В тишине под запись прошла целая минута. Не убирая с лица дежурной улыбки, Пыльников пробежал глазами по бумаге и спросил:
— Что это?
— Это дневник Дмитрия Ивановича Ржевского, — улыбнулся Солнцев. — Человека, которого ваше ведомство решило героизировать и даже учинить в его честь музей. Смотрите-смотрите. Там всё. И про хищение золотого запаса, и про порчу городского имущества, и про неразборчивые половые связи. И про то, что Ржевский во время своих похождений использовал дар менталиста в личных целях. Настоящая гордость Империи и образец для подражания, не так ли?
— Не понимаю…
Всё. Слетело дружелюбие. Совсем ненадолго Валерия Артемьевича хватило.
— Вы что от меня хотите? — спросил он нахмурившись, скомкал бумаги и выкинул куда-то под стол. — Вы зачем пришли?
— Мой клиент, Василий Викторович Каннеллони, хочет избавиться от обузы в виде музея имени предателя, — Яков Саныч выдержал небольшую паузу и побарабанил пальцами по столу. — Однако теперь его желания не первостепенны, поскольку на вас обратили внимание люди из ведомства и речь идёт о государственной измене. Не так ли? — Солнцев обернулся к Захару Палычу.

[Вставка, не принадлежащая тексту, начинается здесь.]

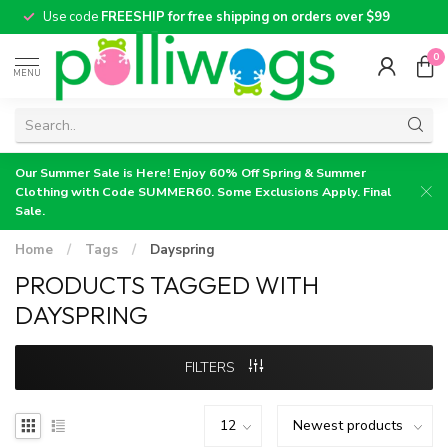
Use code
FREESHIP for free shipping on orders over $99
0
MENU
Our Summer Sale is Here! Enjoy 60% Off Spring & Summer
Clothing with Code SUMMER60. Some Exclusions Apply. Final
Sale.
Home
/
Tags
/
Dayspring
PRODUCTS TAGGED WITH
DAYSPRING
FILTERS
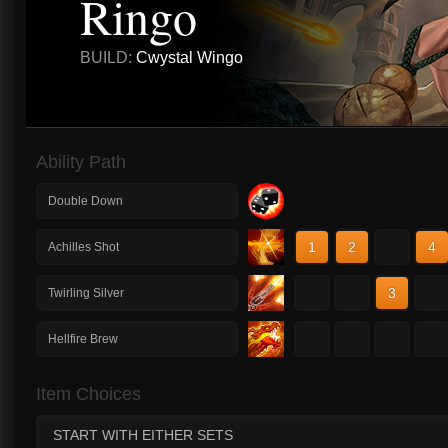
Ringo
BUILD:
Cwystal Wingo
Ability Path
Double Down
1
2
3
4
Achilles Shot
1
2
3
4
Twirling Silver
1
2
3
4
Hellfire Brew
Item Choices
START WITH EITHER SETS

А Захар Палыч вместо ответа изящным жестом достал из кармана жилетки канцелярскую ксиву, светанул ей на весь кабинет и спрятал обратно. Ни название ведомства, ни имя Гачина-Мучинского вслух озвучено не было. По задумке ни его внешности, ни голоса на видеозаписи быть не должно. На всякий, мало ли?
— Ха, — ухмыльнулся Пыльников, явно развеселившись. — Клоуны, — и схватился за телефон. — Вы плохо представляете, кому собрались угрожать. Я звоню отцу.
Наш выход!
Надеяться на то, что чинуша такого высокого полёта ходит-бродит по миру без защитных артефактов — как минимум наивно. А потому ещё в приёмной, чуть загодя, мы с Агафонычем пригубили из фляжки чутка эликсира № 11, оставшегося после заварухи с Безобразовым. Ну… Чтобы уж наверняка.

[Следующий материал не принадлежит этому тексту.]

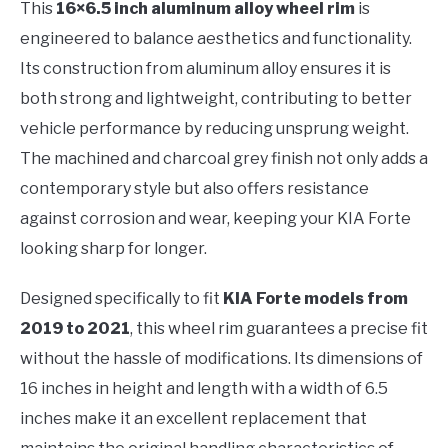
This
16×6.5 inch aluminum alloy wheel rim
is
engineered to balance aesthetics and functionality.
Its construction from aluminum alloy ensures it is
both strong and lightweight, contributing to better
vehicle performance by reducing unsprung weight.
The machined and charcoal grey finish not only adds a
contemporary style but also offers resistance
against corrosion and wear, keeping your KIA Forte
looking sharp for longer.
Designed specifically to fit
KIA Forte models from
2019 to 2021
, this wheel rim guarantees a precise fit
without the hassle of modifications. Its dimensions of
16 inches in height and length with a width of 6.5
inches make it an excellent replacement that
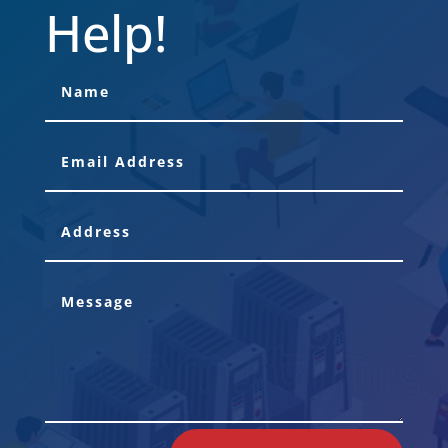
Help!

На наше счастье, действие эля сейчас как раз вышло на плато. Его Благородие барон Ярышкин в одно лицо сломал защиту и как будто бы приоткрыл для меня дверь в голову Пыльникова, ну а я не без резервов его источника сделал всё остальное.
Что именно?
Пришлось чуть повозиться. Рассуждаем логически: играться с мыслестрочками, переписывать память или тупо убеждать в чём-то советника может быть чревато. Рано или поздно, ментальное воздействие может развеяться. Да, совсем не факт, что это вообще случится! Взять хотя бы Франсуа Денисыча с его Мариночкой — вон как я крепко мужику голову перепахал.

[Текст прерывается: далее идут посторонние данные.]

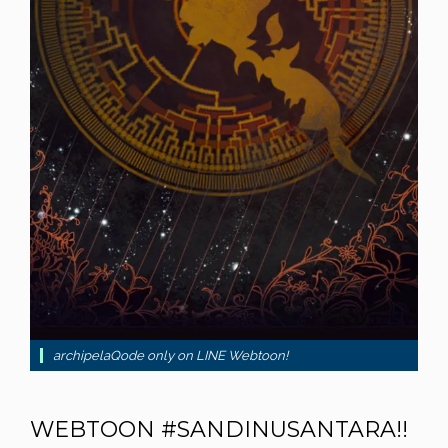
archipelaQode only on LINE Webtoon!
WEBTOON #SANDINUSANTARA!!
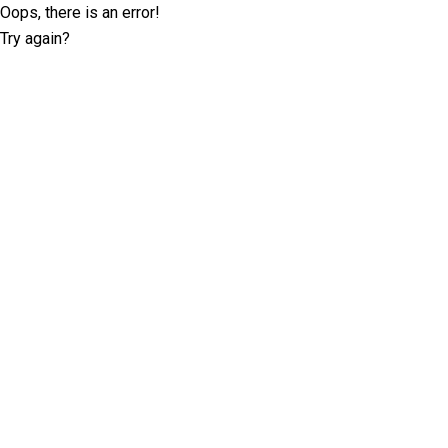
Oops, there is an error!
Try again?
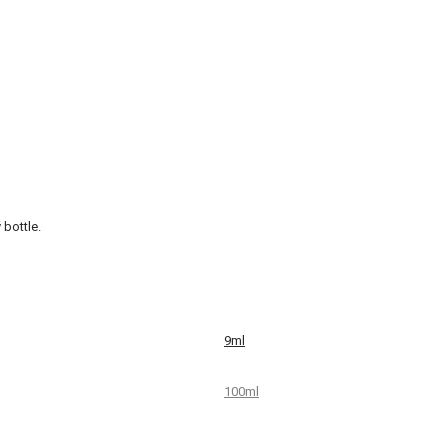
 bottle.
9ml
100ml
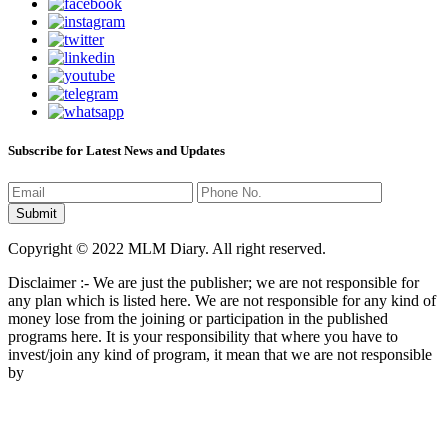
Subscribe for Latest News and Updates
Copyright © 2022 MLM Diary. All right reserved.
Disclaimer :- We are just the publisher; we are not responsible for
any plan which is listed here. We are not responsible for any kind of
money lose from the joining or participation in the published
programs here. It is your responsibility that where you have to
invest/join any kind of program, it mean that we are not responsible
by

Но! Рисковать совсем не хочется. Если Валерий Артемьевич вернётся к «заводским настройкам», то сразу же прикинет уд к носу, поймёт как дело было, и начнутся у нас проблемы на самом высоком уровне.
Опасно, короче говоря. И потому нахрапом тут действовать нельзя. Тут нужно осторожно, лёгкими касаниями вести господина советника к правильным выводам и решениям. Такими… незначительными детальками, которые нормальный человек по прошествии времени даже и не вспомнит.